Be flexible with cancelations
As Chetan mentions above, be flexible with cancellations, even when travel restrictions are lifted. In order to capture new bookings, you will need to appeal to customers that might still be apprehensive about traveling, especially since the virus might reappear somewhere and cause new shelter-in-place measures.
Hoteliers agree that in this day and age, it’s a good business practice to prioritize your relationship with the guest over short-term revenue losses. A cancelation has a temporary impact on your business but upsetting a customer has a life-long impact.

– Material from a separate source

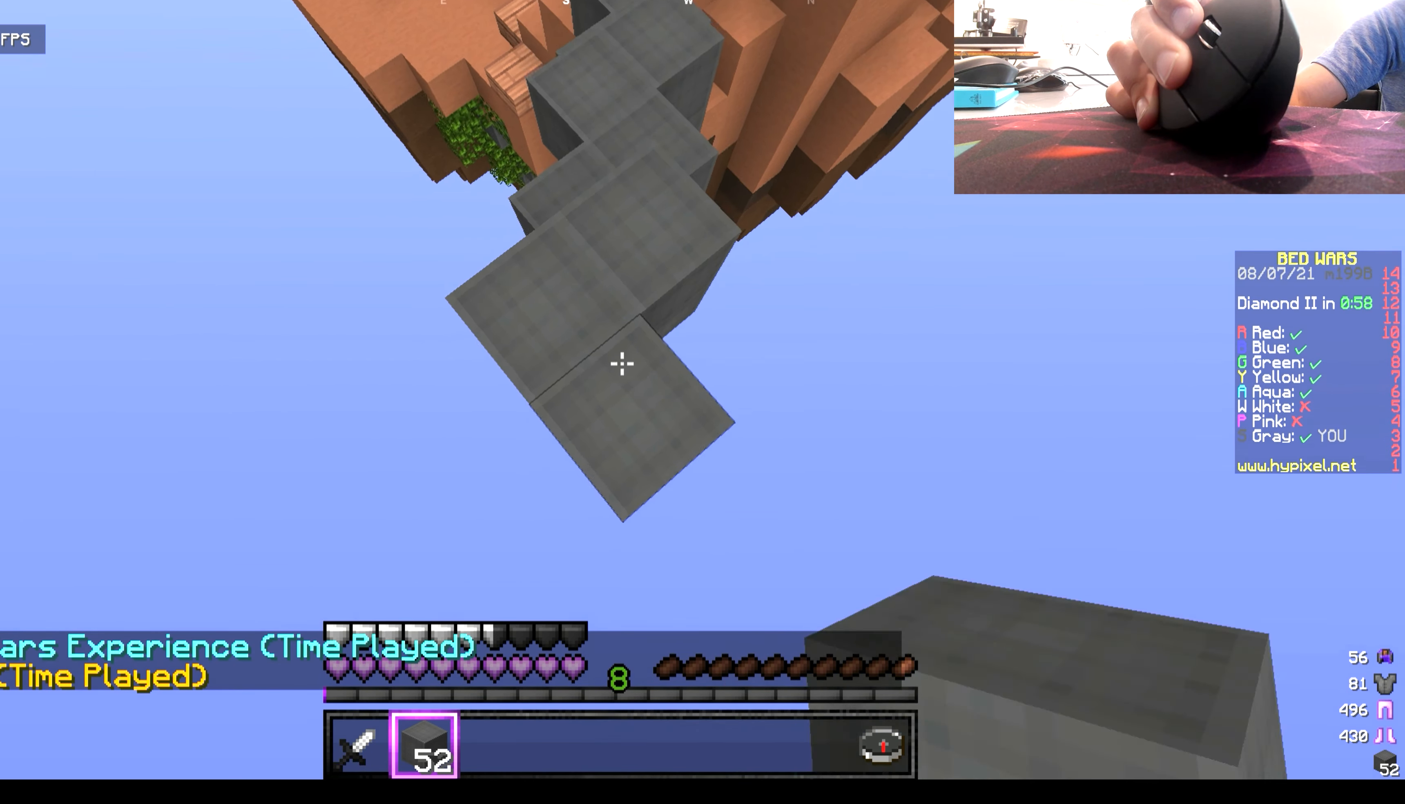
{"keys": ["s"], "mouse": ["right"], "events": []}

Finally, focus on providing great experiences
When bookings come back, they will likely come back slowly. Some hotels I’ve spoken with recently are planning to open with just a fraction of their rooms available initially until demand picks up. Use low occupancy as a chance to engage your guests in a personal way. As one survey respondent says, “Increase the one on one with customers to make them feel more wanted and show we care about everyone.” Be liberal with upgrades. If you have the resources, encourage your front desk staff to walk your guests to their rooms and share their favorite local spots. Or, use the data you have in your CRM to surprise and delight them with a nice in-room amenity.
In conclusion, any extra effort you go to with your early guests post-Covid will inspire them to share their experiences with others and will help you build loyalty, which will be key to driving more bookings. As governments begin to talk about relaxing shelter-in-place restrictions, we can feel people’s excitement building to escape the house and experience something new. We hope they find their way into your hotels.